_TO BE DONE_
Express every line of the listing below as a two-column CSV with the headers rank and name. Use one row per line, put each value in its own quoted field, and replace any line breaks with spaces.

(Stored data entries)

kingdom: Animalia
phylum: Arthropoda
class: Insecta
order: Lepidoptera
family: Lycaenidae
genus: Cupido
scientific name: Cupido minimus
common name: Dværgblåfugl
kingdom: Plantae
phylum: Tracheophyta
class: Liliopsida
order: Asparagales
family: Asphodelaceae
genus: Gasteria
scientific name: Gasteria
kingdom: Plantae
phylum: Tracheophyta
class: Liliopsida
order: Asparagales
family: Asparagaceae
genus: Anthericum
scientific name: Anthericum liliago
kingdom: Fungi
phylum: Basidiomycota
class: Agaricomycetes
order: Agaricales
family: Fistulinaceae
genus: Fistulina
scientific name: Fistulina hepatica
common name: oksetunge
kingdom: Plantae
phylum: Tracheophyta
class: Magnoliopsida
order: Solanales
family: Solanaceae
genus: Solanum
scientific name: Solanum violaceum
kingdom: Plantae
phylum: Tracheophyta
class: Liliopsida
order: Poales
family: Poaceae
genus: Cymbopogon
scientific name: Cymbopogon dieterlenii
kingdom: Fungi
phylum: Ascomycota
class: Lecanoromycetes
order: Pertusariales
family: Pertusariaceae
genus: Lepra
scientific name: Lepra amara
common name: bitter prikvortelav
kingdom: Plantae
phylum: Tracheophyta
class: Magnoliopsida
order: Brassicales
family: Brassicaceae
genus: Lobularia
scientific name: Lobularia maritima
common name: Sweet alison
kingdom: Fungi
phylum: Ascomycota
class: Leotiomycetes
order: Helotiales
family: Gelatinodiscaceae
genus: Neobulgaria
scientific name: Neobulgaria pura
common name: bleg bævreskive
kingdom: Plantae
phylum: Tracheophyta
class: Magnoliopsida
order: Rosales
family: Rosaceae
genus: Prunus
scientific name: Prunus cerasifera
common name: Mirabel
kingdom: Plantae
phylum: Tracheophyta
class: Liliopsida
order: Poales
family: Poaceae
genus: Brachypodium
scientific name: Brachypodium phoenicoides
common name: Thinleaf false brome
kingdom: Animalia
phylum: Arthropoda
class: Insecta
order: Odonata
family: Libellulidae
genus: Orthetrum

_ANSWER FOR THIS EXERCISE_
rank,name
"kingdom:","Animalia"
"phylum:","Arthropoda"
"class:","Insecta"
"order:","Lepidoptera"
"family:","Lycaenidae"
"genus:","Cupido"
"scientific name:","Cupido minimus"
"common name:","Dværgblåfugl"
"kingdom:","Plantae"
"phylum:","Tracheophyta"
"class:","Liliopsida"
"order:","Asparagales"
"family:","Asphodelaceae"
"genus:","Gasteria"
"scientific name:","Gasteria"
"kingdom:","Plantae"
"phylum:","Tracheophyta"
"class:","Liliopsida"
"order:","Asparagales"
"family:","Asparagaceae"
"genus:","Anthericum"
"scientific name:","Anthericum liliago"
"kingdom:","Fungi"
"phylum:","Basidiomycota"
"class:","Agaricomycetes"
"order:","Agaricales"
"family:","Fistulinaceae"
"genus:","Fistulina"
"scientific name:","Fistulina hepatica"
"common name:","oksetunge"
"kingdom:","Plantae"
"phylum:","Tracheophyta"
"class:","Magnoliopsida"
"order:","Solanales"
"family:","Solanaceae"
"genus:","Solanum"
"scientific name:","Solanum violaceum"
"kingdom:","Plantae"
"phylum:","Tracheophyta"
"class:","Liliopsida"
"order:","Poales"
"family:","Poaceae"
"genus:","Cymbopogon"
"scientific name:","Cymbopogon dieterlenii"
"kingdom:","Fungi"
"phylum:","Ascomycota"
"class:","Lecanoromycetes"
"order:","Pertusariales"
"family:","Pertusariaceae"
"genus:","Lepra"
"scientific name:","Lepra amara"
"common name:","bitter prikvortelav"
"kingdom:","Plantae"
"phylum:","Tracheophyta"
"class:","Magnoliopsida"
"order:","Brassicales"
"family:","Brassicaceae"
"genus:","Lobularia"
"scientific name:","Lobularia maritima"
"common name:","Sweet alison"
"kingdom:","Fungi"
"phylum:","Ascomycota"
"class:","Leotiomycetes"
"order:","Helotiales"
"family:","Gelatinodiscaceae"
"genus:","Neobulgaria"
"scientific name:","Neobulgaria pura"
"common name:","bleg bævreskive"
"kingdom:","Plantae"
"phylum:","Tracheophyta"
"class:","Magnoliopsida"
"order:","Rosales"
"family:","Rosaceae"
"genus:","Prunus"
"scientific name:","Prunus cerasifera"
"common name:","Mirabel"
"kingdom:","Plantae"
"phylum:","Tracheophyta"
"class:","Liliopsida"
"order:","Poales"
"family:","Poaceae"
"genus:","Brachypodium"
"scientific name:","Brachypodium phoenicoides"
"common name:","Thinleaf false brome"
"kingdom:","Animalia"
"phylum:","Arthropoda"
"class:","Insecta"
"order:","Odonata"
"family:","Libellulidae"
"genus:","Orthetrum"